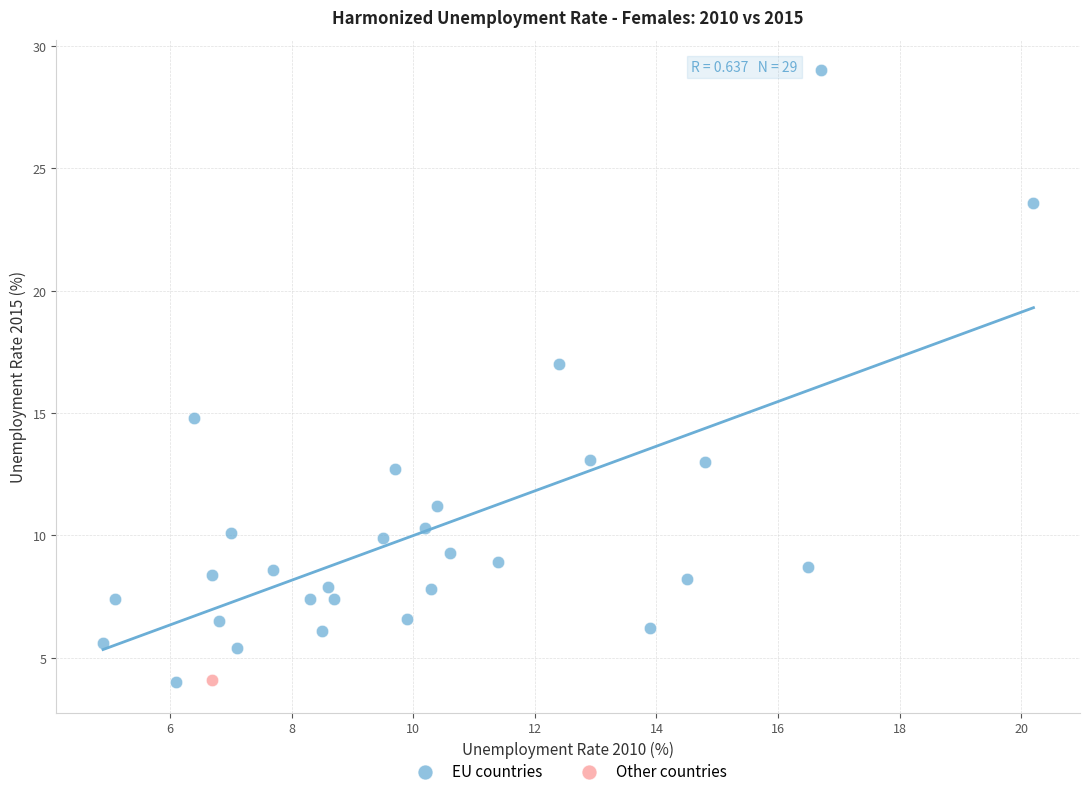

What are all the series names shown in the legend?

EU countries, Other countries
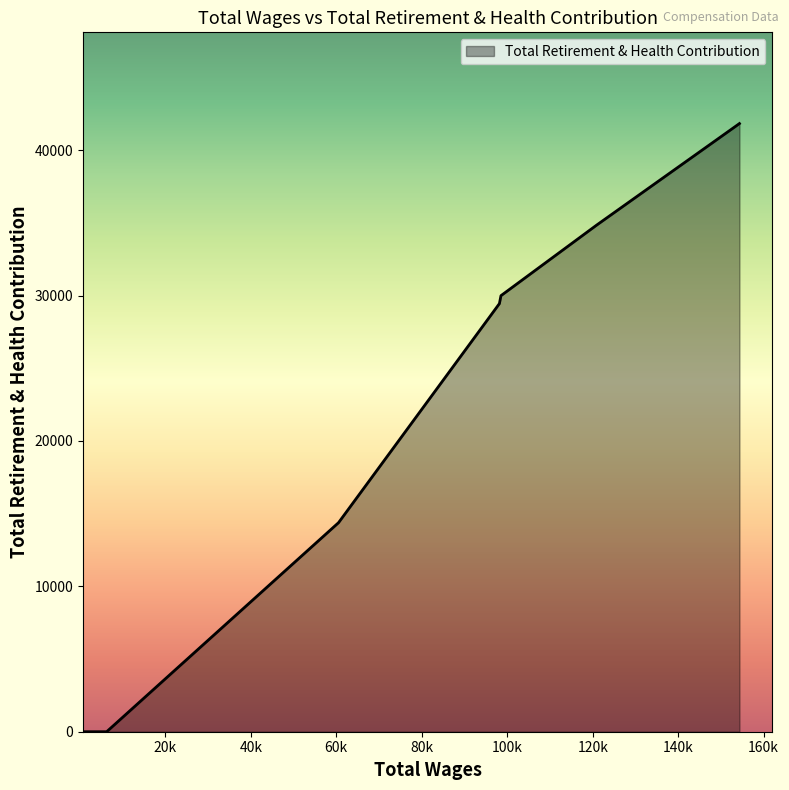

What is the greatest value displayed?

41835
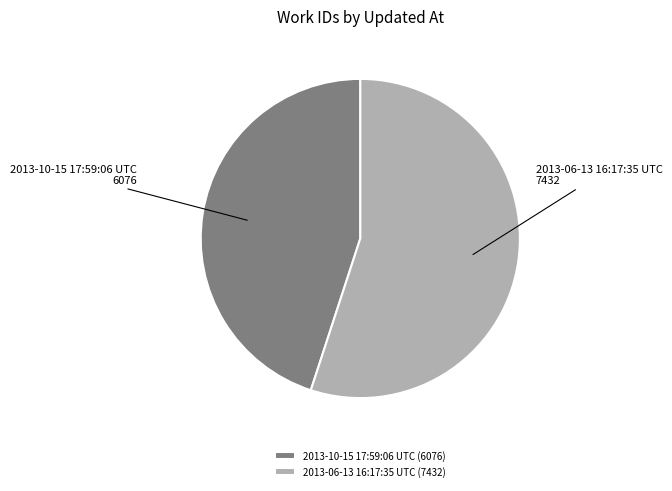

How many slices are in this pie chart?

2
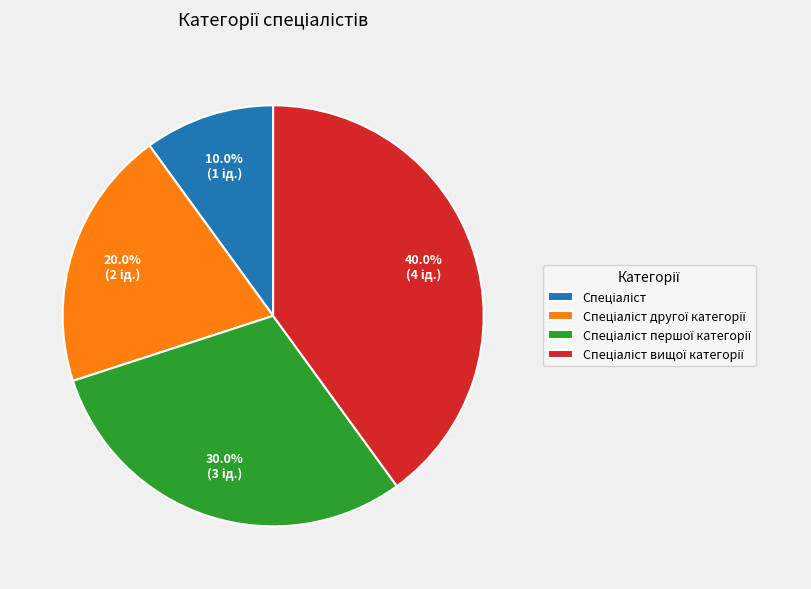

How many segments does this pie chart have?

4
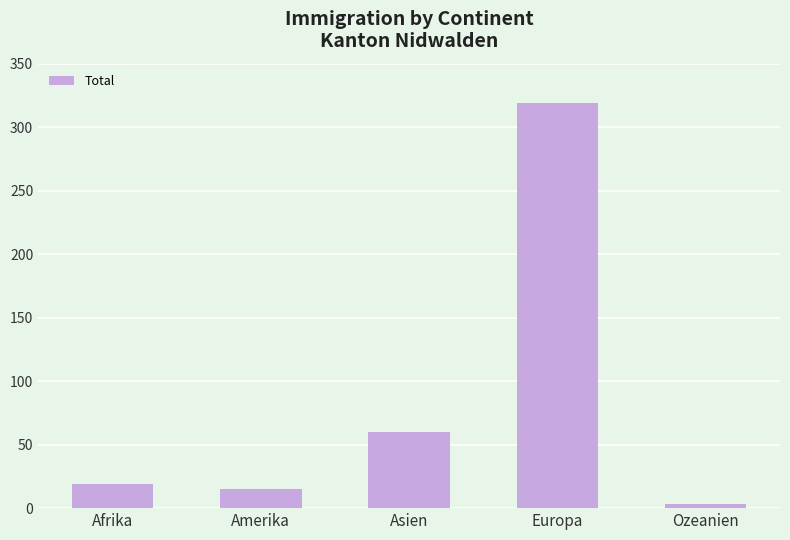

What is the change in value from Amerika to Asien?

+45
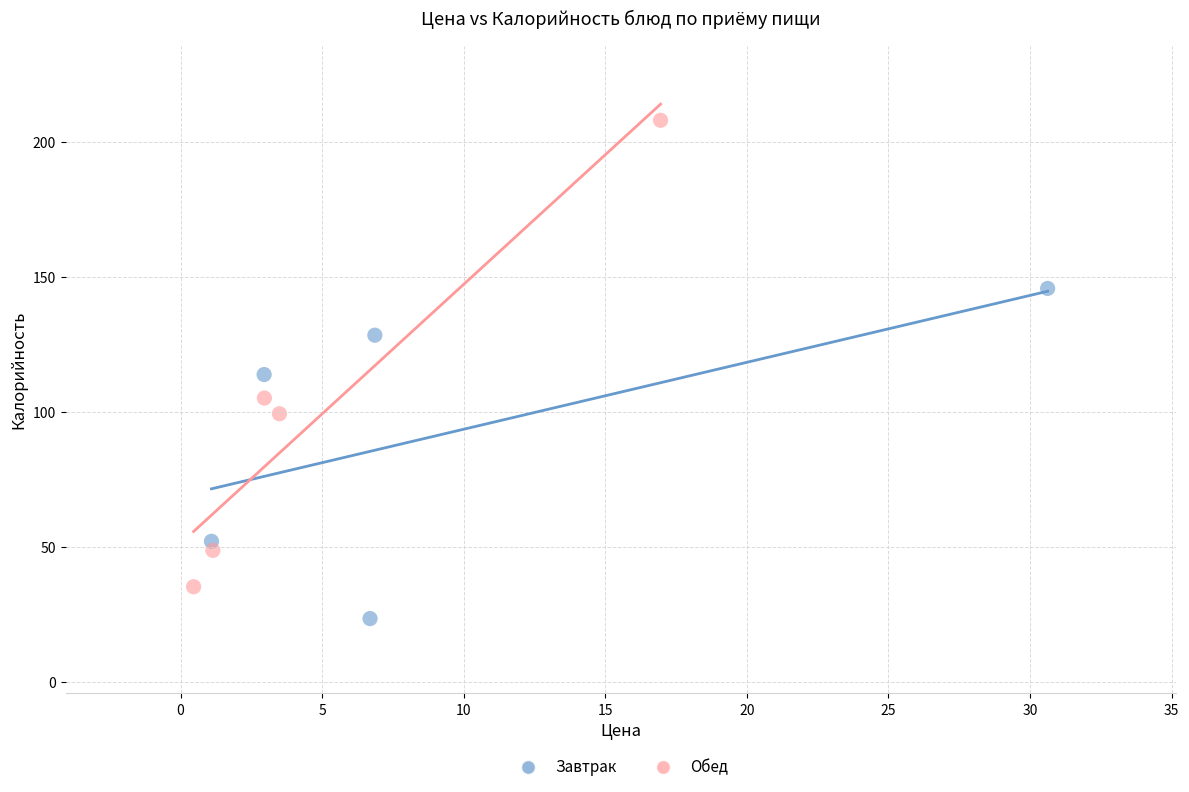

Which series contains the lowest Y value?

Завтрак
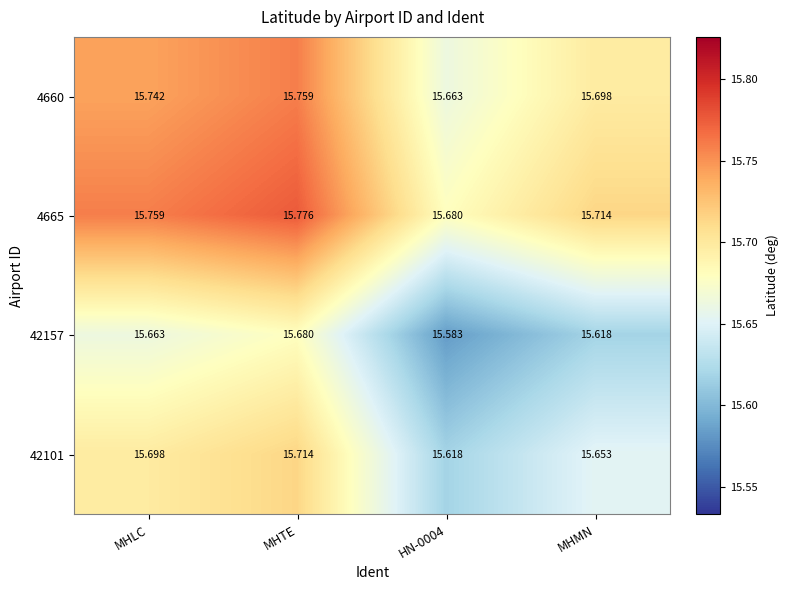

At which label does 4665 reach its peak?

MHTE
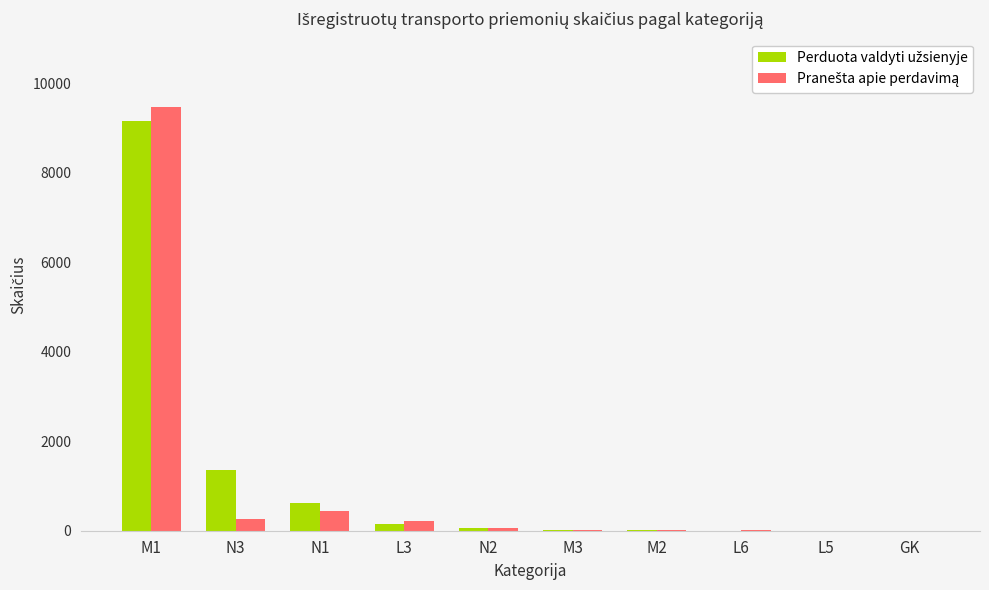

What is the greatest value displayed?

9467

* * * * *

→ TASK OBJECTIVE
Turn every line of the records above into a numbered list. Skip the blank lines and leave out the pictures.

→ FINAL ANSWER
1. What are all the series names shown in the legend?
2. EU countries, Other countries
3. What is the greatest value displayed?
4. 41835
5. How many slices are in this pie chart?
6. 2
7. How many segments does this pie chart have?
8. 4
9. What is the change in value from Amerika to Asien?
10. +45
11. Which series contains the lowest Y value?
12. Завтрак
13. At which label does 4665 reach its peak?
14. MHTE
15. What is the greatest value displayed?
16. 9467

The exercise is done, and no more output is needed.